Bug 252553 - HardenedBSD Kernel panic on big network and IO load
Summary: HardenedBSD Kernel panic on big network and IO load
Status: Closed Not Accepted
Alias: None
Product: Base System
Classification: Unclassified
Component: kern (show other bugs)
Version: 12.2-STABLE
Hardware: amd64 Any
: --- Affects Some People
Assignee: freebsd-bugs (Nobody)
URL:
Keywords: panic
Depends on:
Blocks:
 
Reported: 2021-01-10 09:16 UTC by dmilith
Modified: 2021-01-10 18:23 UTC (History)
3 users (show)

See Also:


Attachments

Note You need to log in before you can comment on or make changes to this bug.
Description dmilith 2021-01-10 09:16:38 UTC
Hello.

I struggle with very annoying KP one of my dedicated servers.

Long story short - it's i7 8 cores, 64GiBs RAM machine with ELK server (Elasticsearch 5.6 + Kibana 5.6 + Logstash 5.6), which gathers application logs from our 350+ external hosts

Let's say - it's under heavy network and IO load. I'm also using ZFS on root with sync=disabled on datasets (this way after a panic we lose only some part of logs and whole ES index doesn't get corrupted).
System has 64G swap on ZFS enabled, but it never gets really filled.

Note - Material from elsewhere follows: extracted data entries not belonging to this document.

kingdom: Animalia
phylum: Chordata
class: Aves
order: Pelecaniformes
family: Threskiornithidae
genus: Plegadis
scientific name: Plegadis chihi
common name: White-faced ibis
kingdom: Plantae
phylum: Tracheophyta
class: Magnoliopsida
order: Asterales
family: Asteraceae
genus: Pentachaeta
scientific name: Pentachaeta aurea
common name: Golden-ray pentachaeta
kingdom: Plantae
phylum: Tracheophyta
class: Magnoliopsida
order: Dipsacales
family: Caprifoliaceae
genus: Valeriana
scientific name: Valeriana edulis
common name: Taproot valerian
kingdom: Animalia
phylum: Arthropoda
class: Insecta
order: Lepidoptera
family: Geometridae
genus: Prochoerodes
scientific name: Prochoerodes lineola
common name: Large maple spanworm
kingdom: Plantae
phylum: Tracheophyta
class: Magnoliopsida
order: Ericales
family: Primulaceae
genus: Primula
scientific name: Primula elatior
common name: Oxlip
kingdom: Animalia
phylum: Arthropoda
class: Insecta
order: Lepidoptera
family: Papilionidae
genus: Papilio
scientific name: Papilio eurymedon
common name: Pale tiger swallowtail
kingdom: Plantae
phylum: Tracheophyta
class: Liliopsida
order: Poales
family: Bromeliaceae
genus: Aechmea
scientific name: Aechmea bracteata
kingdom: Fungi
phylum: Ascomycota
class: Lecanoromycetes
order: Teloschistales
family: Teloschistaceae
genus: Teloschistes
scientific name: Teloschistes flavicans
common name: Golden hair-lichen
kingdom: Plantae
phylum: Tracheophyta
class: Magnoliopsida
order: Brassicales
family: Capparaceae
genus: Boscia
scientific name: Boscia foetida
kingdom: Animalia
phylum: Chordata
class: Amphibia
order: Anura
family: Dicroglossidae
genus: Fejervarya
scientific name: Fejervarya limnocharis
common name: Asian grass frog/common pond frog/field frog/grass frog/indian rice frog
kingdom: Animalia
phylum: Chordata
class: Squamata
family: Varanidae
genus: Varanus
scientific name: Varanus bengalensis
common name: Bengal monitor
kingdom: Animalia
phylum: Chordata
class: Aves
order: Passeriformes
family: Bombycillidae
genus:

Every 5-6 hours, (sometimes 5-6 days…) kernel just panics there.
Yesterday I build new, fresh 12.2 kernel with NETDUMP feature enabled, and did setup of netdumpd on our second dedicated machine.

In effect, I woke up and have some information from minidump with some info what's causing the panic (hopefully):

https://gist.github.com/dmilith/9606ebf422ae1770b42d9e23f1116c7b
Comment 1 Ed Maste freebsd_committer 2021-01-10 17:22:25 UTC
This looks like memory corruption; even if it is due to an issue in vanilla FreeBSD there is not enough information here to fix.

If you can reproduce this on FreeBSD and store the vmcore somewhere we might be able to solve it, or if you can track down the cause we'll see about a fix.
clear
Comment 2 Mark Johnston freebsd_committer 2021-01-10 18:23:29 UTC
There was a similar report on FreeBSD stable/12 recently so I suspect it is a FreeBSD bug.  Maybe only in 12, UMA in head has changed a lot.

So there is a minidump?  Can you show the backtrace from kgdb?  In particular I would like to see line numbers for the stack trace.  The linked stack trace is from DDB, the in-kernel debugger.